The 3-in-1 GQE kernel is a compound of multiple previous released GQE kernels, containing a large number of post-bitstream programmable primitives. It can execute not only hash-join/hash-bloomfilter/hash-partition individually but also hash-based bloom filter build + partition or bloom filter probe + partition as a combination to minimize the intermdediate data transfer. To instantiate the 3-in-1 in the resource-limited AMD Alveo™ U50 for obtaining the best benefit-cost ratio, every processing unit (PU) is refactored as well as the output data paths and retired the bypass design in the current kernel; now it enpowers the Q5-simplified query can be done with a 4x performance improvement without any cost increasing on device comparing to the previous separated GQE kernels.
The internal structure of 3-in-1 GQE is illustrated in the figure above.

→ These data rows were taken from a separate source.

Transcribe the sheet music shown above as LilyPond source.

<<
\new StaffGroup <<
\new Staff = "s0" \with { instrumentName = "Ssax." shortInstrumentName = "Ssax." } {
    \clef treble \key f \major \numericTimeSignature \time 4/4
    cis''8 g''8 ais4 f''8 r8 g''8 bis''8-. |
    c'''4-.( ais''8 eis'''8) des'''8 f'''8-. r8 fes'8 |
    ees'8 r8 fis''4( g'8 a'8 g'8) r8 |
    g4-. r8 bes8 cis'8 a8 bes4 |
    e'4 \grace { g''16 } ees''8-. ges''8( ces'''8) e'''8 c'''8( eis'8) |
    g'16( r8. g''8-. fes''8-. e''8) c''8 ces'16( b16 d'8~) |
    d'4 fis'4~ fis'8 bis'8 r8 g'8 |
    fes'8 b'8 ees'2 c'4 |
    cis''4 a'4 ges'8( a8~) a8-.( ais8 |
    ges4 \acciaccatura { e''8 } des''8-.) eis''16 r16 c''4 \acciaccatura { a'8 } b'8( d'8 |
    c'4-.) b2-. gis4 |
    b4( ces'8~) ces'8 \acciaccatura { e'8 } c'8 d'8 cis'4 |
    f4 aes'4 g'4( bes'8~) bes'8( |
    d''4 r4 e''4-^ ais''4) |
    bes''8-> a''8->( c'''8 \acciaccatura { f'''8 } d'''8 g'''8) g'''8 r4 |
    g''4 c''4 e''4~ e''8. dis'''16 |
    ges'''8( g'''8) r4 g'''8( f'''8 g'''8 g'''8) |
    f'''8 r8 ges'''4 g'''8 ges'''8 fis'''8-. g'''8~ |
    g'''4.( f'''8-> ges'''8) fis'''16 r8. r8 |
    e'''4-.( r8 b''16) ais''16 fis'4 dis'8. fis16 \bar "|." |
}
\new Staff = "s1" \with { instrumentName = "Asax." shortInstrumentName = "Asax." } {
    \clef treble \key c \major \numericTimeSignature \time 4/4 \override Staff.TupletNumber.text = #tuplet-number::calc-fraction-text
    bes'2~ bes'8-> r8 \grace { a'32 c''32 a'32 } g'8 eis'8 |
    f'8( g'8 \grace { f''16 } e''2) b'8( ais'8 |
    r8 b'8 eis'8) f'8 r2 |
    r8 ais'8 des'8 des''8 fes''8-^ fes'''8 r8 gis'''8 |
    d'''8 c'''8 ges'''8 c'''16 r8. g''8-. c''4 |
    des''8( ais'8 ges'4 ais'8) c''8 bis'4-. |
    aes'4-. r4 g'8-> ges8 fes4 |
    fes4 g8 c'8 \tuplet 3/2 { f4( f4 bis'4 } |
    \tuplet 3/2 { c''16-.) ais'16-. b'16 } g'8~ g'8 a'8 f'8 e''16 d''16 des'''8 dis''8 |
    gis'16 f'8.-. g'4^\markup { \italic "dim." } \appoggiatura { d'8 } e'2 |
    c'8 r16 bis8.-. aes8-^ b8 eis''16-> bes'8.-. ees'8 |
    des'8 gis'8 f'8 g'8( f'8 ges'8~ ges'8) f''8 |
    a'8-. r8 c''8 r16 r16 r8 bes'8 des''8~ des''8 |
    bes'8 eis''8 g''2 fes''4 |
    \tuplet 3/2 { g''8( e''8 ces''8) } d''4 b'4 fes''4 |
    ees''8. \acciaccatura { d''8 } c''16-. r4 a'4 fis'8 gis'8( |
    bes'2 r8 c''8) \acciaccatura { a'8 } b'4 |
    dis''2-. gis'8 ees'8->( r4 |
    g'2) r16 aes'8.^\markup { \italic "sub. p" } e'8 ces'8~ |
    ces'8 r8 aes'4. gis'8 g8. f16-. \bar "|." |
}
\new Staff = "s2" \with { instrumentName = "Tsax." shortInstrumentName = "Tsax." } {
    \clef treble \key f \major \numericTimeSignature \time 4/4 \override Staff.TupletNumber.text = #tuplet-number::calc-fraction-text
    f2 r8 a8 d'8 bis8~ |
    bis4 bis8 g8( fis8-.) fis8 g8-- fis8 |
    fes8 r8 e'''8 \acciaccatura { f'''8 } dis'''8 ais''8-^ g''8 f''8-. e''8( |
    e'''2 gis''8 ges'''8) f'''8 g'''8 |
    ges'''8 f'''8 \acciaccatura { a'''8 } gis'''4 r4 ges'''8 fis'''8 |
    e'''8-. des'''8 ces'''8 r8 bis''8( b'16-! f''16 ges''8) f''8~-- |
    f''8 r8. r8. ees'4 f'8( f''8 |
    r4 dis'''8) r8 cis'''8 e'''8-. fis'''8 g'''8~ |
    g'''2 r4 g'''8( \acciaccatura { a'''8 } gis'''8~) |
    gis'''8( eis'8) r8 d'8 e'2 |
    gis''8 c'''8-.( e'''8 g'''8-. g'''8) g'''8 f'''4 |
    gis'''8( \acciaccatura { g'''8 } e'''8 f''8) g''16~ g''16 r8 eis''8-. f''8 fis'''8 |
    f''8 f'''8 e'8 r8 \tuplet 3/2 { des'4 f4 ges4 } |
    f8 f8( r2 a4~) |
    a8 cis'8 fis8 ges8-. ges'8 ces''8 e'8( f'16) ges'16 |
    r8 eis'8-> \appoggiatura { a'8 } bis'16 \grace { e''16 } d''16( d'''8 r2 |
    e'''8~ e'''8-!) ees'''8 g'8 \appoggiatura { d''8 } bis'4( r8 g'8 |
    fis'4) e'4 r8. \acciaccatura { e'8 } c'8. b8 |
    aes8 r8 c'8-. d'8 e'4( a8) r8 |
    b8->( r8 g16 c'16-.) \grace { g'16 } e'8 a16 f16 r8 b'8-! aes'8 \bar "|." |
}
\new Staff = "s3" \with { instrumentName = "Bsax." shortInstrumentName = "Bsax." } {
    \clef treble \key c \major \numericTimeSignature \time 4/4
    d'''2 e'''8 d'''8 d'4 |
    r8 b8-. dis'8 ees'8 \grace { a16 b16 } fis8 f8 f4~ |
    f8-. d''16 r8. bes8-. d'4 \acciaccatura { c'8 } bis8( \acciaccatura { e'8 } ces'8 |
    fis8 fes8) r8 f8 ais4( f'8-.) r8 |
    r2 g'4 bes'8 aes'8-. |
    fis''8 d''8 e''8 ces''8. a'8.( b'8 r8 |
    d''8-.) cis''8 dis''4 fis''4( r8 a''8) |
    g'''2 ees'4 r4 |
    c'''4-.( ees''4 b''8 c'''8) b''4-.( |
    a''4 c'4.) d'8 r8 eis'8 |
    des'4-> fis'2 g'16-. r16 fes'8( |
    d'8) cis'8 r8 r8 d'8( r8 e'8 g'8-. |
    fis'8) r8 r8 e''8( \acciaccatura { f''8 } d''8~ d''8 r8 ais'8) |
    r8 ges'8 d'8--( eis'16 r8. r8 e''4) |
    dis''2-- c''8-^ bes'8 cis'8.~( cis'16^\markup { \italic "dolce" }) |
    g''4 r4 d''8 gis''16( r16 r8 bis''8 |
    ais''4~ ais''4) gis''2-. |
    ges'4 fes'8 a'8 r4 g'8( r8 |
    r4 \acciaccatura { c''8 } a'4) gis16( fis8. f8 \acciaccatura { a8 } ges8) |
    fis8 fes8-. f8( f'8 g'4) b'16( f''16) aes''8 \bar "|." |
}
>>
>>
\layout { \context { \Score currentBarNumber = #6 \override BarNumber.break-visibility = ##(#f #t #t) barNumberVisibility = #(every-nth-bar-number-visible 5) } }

Besides those challenging parts, accomplished in previous separated GQE kernels, it is important to emphasize the necessity of the hardware structure implemented in 3-in-1 GQE for reusing the two AXI-Master ports and three internal huge URAM buffers in each PU, as you cannot tolerate even a little of resource wastes on the device to make the gqeJoin/gqeBloomfilter/gqePart all on a single U50 comes ture.
The reason why you need this reusable hardware structure is because of the limitation on the resources of the Alveo U50 and the different precedence of URAM and HBM in different flows. It can be described in the figure above on the left side of the vertical red line.
JOIN build/probe flow: Needs to save the total number of a unique key in the URAM first, and then save the key/payload pairs in HBM.
Bloom filter build/probe flow: Needs HBM to access its corresponding hash-table.
PART: Needs URAM to buffer the post-partitioned key/payload pairs to get a reasonable throughput when flushing the partitioned bucket out.
While performing the bloom filter probe operation + PART flow, you do not know when the key/payload pairs in a specific bucket is enough to be flushed out. To avoid implementing a duplicated URAM buffer after the partition module, arrange the bloom filter operation before the partition so that you can fully utilize the original URAM in partition module to collect the partitioned rows. Thus you need this reusable hardware structure as illustrated on the right of the vertical red line in the figure above, where the data goes along with the different paths (marked with red) under different configurations.
The hardware resource utilization of 3-in-1 kernel is shown in the following table (post-placement). Total part contains not only the listed sub-modules resource utilization but the interconnect streams to serve for the dataflow design in 3-in-1 GQE kernel.
Caution
In the current release, all columns are expected to have the same number of rows with the same type.